- [EXERCISE REQUIREMENTS]: In the guest column below, reproduce word for word the stretch from "Guest column by" through "romance comes in.".

Guest column by Danielle Shorr, junior creative writing major
If I had a dime for how many bouts of nausea I’ve suffered from this past year, I could donate a building on campus. The kind of uneasiness that drains all color from your face while simultaneously making the room spin is what I deal with on a weekly, if not daily basis.
My long list of chronic pains and illnesses doesn’t register obvious on my seemingly typical physical appearance, something that is both a benefit and a disadvantage. The invisibility of my suffering, while conveniently hidden, is hardly courteous.
If I’m not splayed across the tile of my bathroom floor with a wet rag on my forehead at 2 a.m., I’m probably sitting up in bed, insomnia-ridden. This is where the romance comes in.
When I moved to Venice Beach at the age of 18, the wide availability of medical (and also some not-so-medical) marijuana was more expected than it was surprising. What did come as a surprise were the many ways in which it would change my life.

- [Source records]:
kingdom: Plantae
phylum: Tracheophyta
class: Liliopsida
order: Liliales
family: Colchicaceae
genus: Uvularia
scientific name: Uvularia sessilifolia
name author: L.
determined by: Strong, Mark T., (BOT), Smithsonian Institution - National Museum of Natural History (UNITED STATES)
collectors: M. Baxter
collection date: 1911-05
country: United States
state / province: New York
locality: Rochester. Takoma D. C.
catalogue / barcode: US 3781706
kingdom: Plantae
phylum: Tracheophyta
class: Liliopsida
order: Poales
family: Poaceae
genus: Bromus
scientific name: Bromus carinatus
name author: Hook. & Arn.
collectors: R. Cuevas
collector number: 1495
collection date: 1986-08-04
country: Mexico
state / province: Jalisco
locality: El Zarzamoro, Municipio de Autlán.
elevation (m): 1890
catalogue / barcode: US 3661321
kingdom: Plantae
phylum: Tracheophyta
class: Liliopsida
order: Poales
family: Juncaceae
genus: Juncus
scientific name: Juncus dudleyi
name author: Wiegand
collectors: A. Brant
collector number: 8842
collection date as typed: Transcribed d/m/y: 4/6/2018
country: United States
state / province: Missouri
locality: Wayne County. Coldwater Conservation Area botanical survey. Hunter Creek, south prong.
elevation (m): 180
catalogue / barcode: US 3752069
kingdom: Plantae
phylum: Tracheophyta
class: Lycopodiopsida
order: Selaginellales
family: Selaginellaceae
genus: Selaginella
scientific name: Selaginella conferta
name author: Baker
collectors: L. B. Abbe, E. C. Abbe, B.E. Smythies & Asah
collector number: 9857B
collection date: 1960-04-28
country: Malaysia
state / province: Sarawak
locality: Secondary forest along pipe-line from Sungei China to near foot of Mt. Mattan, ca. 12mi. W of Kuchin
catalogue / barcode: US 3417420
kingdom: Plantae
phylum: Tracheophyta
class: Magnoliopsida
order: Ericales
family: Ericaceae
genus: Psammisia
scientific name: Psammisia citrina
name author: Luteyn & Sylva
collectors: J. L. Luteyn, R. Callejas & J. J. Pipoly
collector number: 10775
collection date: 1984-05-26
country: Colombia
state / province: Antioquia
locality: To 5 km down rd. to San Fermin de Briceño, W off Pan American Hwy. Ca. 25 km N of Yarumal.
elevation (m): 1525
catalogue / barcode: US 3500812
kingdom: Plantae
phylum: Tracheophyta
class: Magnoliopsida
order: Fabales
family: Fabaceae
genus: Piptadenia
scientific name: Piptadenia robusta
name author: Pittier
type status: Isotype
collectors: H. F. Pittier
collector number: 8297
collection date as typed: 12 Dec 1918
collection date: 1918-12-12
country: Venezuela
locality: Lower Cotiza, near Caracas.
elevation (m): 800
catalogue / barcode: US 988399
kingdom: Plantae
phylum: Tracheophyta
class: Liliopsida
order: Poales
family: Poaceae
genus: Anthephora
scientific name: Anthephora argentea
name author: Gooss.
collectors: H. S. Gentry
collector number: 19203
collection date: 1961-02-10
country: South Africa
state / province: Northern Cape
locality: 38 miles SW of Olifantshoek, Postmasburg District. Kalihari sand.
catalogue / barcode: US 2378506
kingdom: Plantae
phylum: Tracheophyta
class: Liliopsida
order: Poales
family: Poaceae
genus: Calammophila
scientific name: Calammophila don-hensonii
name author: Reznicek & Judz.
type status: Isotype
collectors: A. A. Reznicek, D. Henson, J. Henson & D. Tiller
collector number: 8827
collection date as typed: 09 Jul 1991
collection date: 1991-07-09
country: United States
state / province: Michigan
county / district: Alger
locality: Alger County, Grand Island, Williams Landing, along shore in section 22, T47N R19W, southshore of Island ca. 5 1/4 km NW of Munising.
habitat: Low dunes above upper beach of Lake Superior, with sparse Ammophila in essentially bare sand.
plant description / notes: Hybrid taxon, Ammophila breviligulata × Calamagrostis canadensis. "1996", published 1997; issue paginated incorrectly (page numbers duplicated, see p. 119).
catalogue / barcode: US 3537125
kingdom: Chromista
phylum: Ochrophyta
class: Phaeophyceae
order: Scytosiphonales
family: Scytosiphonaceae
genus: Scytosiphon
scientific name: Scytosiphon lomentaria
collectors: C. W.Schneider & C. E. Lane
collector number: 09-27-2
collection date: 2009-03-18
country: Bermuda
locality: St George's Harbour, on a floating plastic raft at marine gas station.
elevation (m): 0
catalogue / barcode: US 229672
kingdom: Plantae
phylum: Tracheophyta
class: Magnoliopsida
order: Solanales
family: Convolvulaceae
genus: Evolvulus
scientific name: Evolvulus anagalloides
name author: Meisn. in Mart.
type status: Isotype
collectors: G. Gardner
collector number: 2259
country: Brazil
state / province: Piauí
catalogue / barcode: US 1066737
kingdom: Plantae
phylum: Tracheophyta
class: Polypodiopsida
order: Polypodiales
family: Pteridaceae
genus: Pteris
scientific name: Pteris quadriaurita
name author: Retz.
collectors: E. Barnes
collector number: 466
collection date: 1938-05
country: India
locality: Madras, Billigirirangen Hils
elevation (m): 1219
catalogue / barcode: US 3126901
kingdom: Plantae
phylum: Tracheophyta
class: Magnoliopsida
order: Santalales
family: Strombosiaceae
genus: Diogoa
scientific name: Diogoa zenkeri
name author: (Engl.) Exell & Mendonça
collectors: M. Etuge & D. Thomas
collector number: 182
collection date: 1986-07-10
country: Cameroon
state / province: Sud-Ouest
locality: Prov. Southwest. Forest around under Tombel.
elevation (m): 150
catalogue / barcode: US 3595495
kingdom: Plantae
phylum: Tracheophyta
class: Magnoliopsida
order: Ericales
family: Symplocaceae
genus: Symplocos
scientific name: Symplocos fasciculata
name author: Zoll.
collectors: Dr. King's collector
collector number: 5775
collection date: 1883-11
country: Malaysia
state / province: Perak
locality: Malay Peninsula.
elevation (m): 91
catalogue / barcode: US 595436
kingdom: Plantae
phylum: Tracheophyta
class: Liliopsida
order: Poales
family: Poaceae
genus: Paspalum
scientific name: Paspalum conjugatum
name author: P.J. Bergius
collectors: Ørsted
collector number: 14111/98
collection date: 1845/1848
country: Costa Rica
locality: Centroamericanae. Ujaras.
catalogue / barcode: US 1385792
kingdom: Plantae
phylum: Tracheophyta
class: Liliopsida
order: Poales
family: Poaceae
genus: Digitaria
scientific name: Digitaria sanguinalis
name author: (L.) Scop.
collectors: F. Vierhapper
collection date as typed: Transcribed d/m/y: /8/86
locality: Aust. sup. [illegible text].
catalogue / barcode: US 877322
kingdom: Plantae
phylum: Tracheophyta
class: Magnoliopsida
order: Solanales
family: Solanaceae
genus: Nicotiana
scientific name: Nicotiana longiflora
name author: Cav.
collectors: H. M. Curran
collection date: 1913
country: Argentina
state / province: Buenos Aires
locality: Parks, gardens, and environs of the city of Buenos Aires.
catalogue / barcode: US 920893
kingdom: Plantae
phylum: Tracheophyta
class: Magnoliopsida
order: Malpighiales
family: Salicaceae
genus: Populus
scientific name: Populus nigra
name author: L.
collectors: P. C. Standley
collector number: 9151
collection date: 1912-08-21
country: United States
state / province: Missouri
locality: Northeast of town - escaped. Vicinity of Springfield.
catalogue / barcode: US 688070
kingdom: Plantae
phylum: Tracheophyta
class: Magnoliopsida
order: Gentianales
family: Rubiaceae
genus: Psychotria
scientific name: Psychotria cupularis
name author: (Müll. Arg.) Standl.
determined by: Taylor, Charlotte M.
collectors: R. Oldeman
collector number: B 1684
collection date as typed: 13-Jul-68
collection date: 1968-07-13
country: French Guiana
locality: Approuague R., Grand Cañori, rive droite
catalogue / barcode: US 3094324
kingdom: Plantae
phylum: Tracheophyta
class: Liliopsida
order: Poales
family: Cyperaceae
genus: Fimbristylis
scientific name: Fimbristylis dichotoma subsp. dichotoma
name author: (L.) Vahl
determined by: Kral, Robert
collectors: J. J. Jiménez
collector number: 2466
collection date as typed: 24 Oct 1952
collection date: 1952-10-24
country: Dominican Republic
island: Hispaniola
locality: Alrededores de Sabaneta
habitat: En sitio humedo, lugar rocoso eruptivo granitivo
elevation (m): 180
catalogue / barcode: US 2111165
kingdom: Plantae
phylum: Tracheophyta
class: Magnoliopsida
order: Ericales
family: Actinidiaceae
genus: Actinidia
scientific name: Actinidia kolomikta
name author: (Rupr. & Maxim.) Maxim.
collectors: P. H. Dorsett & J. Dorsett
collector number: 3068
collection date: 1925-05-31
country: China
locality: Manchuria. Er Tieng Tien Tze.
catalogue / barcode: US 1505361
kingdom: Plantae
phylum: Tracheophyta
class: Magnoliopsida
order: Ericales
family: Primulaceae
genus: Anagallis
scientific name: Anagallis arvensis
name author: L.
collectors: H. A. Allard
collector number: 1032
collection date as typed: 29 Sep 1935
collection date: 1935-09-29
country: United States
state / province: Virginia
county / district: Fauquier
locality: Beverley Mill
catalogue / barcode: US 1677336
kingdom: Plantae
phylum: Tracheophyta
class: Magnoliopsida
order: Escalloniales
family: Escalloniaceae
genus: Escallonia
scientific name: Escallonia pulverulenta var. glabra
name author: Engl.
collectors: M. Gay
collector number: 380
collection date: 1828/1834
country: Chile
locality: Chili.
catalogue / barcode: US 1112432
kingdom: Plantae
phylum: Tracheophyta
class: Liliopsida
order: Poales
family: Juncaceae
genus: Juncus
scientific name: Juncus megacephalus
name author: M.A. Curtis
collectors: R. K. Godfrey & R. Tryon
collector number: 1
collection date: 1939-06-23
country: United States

- [COMPLETED TASK]:
Guest column by Danielle Shorr, junior creative writing major
If I had a dime for how many bouts of nausea I’ve suffered from this past year, I could donate a building on campus. The kind of uneasiness that drains all color from your face while simultaneously making the room spin is what I deal with on a weekly, if not daily basis.
My long list of chronic pains and illnesses doesn’t register obvious on my seemingly typical physical appearance, something that is both a benefit and a disadvantage. The invisibility of my suffering, while conveniently hidden, is hardly courteous.
If I’m not splayed across the tile of my bathroom floor with a wet rag on my forehead at 2 a.m., I’m probably sitting up in bed, insomnia-ridden. This is where the romance comes in.